→ Description of the task:
Reproduce exactly the lines beginning with the line that contains "For every layout element, output its label and" and ending at the final line of the material below.

#### Working data ####

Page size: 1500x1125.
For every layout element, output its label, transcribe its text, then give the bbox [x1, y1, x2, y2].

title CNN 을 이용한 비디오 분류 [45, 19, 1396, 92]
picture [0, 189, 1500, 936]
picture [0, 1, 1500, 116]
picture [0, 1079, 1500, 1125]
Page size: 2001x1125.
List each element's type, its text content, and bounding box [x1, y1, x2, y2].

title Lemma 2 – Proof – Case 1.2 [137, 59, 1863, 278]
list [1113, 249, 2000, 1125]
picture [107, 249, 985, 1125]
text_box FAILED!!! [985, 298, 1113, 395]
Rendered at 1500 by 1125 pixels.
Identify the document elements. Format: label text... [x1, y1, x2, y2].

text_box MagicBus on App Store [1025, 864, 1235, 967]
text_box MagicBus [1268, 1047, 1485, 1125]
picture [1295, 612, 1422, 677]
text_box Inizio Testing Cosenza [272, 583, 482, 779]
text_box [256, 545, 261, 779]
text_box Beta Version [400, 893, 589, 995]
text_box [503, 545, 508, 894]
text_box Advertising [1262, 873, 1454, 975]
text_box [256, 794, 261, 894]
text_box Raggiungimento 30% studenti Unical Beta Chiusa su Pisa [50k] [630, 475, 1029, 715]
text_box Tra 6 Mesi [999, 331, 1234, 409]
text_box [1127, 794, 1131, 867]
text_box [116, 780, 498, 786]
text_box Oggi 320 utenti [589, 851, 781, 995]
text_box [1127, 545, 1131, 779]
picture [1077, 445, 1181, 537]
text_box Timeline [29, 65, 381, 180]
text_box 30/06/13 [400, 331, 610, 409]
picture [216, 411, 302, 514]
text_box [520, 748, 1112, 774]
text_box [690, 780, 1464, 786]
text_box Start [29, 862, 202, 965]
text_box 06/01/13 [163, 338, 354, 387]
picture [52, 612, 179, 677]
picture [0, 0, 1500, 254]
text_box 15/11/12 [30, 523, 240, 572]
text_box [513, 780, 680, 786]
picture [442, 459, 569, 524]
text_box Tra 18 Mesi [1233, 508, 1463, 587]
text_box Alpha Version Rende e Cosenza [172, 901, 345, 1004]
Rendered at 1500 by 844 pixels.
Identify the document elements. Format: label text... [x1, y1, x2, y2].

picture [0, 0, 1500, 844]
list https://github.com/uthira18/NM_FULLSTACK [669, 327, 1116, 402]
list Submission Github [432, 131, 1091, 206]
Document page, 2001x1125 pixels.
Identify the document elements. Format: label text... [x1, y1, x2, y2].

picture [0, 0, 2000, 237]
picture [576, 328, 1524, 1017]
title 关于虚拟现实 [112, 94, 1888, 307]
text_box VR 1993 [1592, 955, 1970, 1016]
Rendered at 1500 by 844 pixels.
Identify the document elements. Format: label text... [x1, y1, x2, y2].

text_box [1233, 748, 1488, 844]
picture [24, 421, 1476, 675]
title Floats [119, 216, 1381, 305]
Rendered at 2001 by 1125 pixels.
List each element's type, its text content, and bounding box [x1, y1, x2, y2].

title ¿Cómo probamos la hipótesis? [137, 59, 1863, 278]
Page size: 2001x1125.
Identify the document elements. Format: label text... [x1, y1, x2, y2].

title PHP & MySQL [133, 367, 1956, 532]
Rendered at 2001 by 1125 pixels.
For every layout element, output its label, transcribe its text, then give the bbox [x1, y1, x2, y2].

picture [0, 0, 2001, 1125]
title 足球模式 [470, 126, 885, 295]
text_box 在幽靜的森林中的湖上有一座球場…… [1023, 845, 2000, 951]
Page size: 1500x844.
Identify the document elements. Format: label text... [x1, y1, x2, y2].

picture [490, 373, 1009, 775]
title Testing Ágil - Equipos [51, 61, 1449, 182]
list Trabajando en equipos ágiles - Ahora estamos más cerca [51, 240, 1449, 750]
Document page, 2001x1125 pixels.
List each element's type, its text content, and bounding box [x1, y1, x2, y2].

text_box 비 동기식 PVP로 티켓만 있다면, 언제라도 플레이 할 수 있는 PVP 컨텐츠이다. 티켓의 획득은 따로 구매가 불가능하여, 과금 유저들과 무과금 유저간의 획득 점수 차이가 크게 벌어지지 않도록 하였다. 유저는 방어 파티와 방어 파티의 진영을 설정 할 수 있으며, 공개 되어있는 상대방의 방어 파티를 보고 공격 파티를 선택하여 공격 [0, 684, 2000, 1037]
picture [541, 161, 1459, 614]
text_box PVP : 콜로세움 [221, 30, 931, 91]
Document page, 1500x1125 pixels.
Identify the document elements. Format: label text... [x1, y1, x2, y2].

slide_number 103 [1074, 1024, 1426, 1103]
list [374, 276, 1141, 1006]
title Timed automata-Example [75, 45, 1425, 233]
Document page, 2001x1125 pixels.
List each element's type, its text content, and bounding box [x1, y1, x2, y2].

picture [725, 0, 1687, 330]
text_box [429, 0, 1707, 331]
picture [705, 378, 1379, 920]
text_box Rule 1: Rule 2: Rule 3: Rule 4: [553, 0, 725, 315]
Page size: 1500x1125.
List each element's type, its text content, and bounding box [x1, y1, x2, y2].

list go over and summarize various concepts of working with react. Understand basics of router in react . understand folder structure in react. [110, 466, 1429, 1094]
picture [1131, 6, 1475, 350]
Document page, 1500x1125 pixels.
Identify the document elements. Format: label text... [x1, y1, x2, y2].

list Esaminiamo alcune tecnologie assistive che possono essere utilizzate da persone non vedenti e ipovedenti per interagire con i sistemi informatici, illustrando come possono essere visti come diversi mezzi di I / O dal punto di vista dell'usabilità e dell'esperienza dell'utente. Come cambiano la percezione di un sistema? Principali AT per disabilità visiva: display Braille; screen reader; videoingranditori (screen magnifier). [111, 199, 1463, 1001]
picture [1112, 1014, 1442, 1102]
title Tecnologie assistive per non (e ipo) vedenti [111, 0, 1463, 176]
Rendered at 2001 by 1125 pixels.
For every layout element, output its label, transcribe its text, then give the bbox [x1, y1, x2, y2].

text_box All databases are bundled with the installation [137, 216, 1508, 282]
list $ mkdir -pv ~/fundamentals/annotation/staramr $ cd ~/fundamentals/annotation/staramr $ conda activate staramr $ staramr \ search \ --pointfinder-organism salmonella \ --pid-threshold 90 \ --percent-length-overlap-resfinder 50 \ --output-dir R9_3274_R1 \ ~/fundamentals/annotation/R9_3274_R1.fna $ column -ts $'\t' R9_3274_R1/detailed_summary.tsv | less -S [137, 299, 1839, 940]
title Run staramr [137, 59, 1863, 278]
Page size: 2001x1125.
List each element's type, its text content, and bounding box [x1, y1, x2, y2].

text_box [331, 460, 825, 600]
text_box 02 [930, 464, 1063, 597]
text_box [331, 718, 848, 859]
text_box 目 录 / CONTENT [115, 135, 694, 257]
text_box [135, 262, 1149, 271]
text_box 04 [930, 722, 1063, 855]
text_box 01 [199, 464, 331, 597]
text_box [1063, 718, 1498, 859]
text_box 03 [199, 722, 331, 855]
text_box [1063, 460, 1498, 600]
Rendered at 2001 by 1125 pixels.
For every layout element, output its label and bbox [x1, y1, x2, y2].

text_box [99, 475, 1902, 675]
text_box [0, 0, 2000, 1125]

####

→ Answer below:
For every layout element, output its label and bbox [x1, y1, x2, y2].

text_box [99, 475, 1902, 675]
text_box [0, 0, 2000, 1125]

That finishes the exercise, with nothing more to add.